**WHAT YOU WILL DO**
Give the data again exactly, without its images.

**EXERCISE DATA**
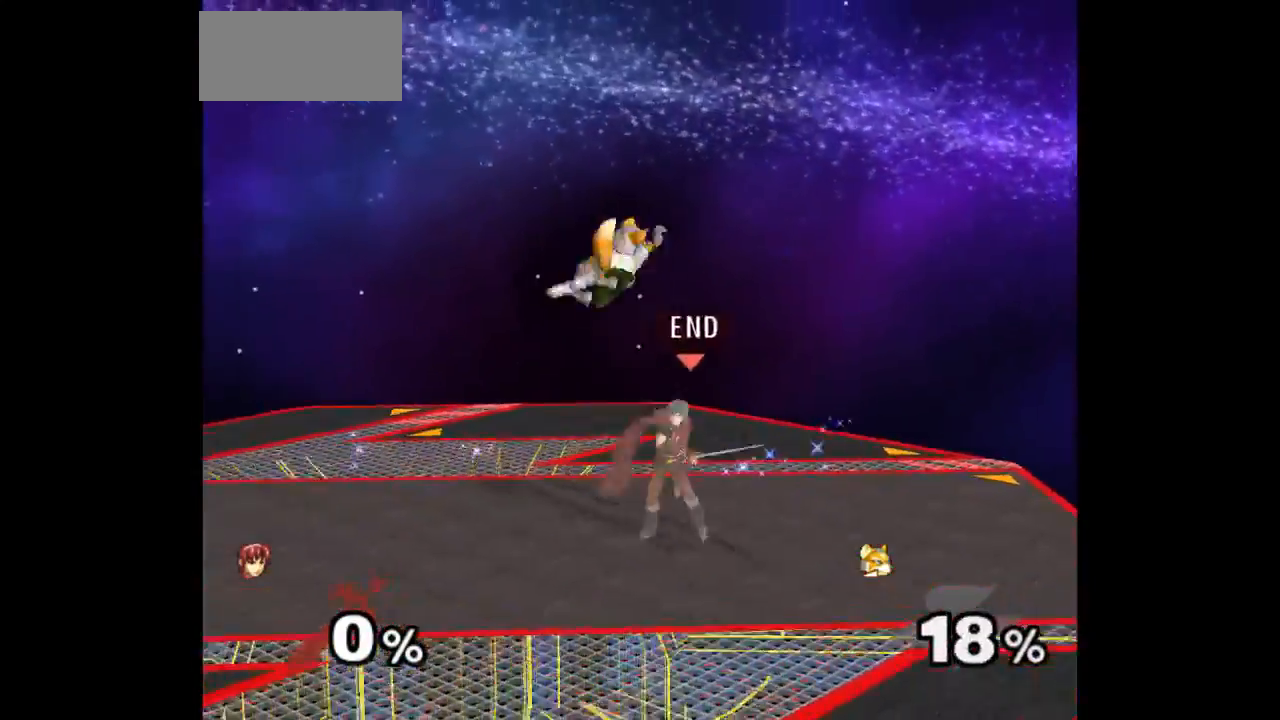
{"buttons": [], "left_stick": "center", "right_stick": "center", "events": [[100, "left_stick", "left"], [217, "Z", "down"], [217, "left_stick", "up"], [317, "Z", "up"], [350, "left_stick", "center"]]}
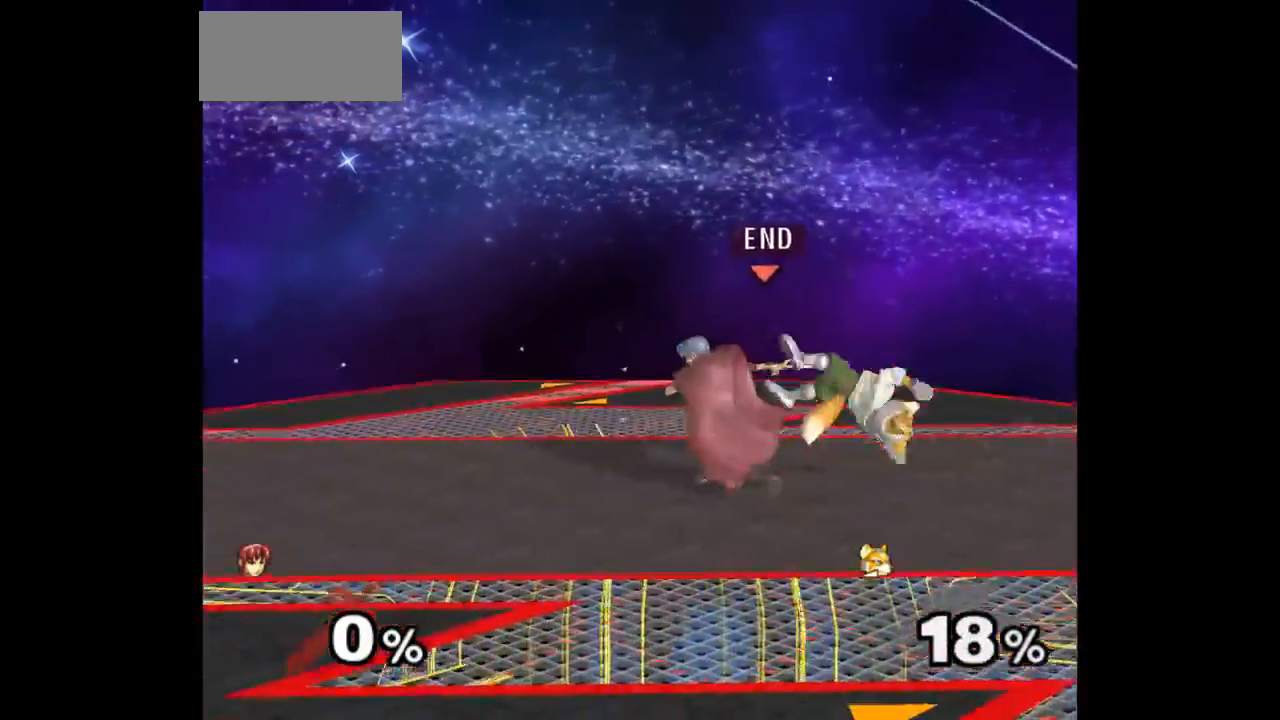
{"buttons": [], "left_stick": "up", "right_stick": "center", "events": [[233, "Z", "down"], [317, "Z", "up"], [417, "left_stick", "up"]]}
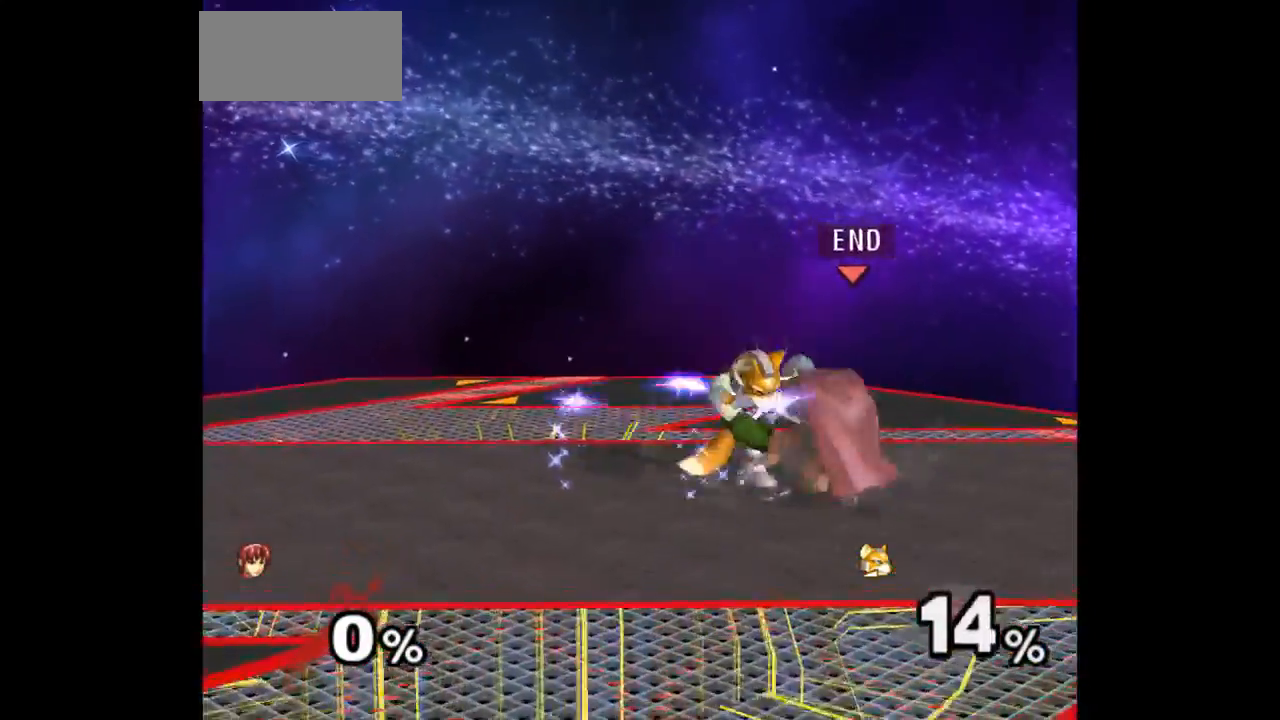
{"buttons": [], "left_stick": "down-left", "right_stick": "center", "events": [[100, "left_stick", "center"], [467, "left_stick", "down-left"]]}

**SOLUTION TO THIS EXERCISE**
{"buttons": [], "left_stick": "center", "right_stick": "center", "events": [[100, "left_stick", "left"], [217, "Z", "down"], [217, "left_stick", "up"], [317, "Z", "up"], [350, "left_stick", "center"]]}
{"buttons": [], "left_stick": "up", "right_stick": "center", "events": [[233, "Z", "down"], [317, "Z", "up"], [417, "left_stick", "up"]]}
{"buttons": [], "left_stick": "down-left", "right_stick": "center", "events": [[100, "left_stick", "center"], [467, "left_stick", "down-left"]]}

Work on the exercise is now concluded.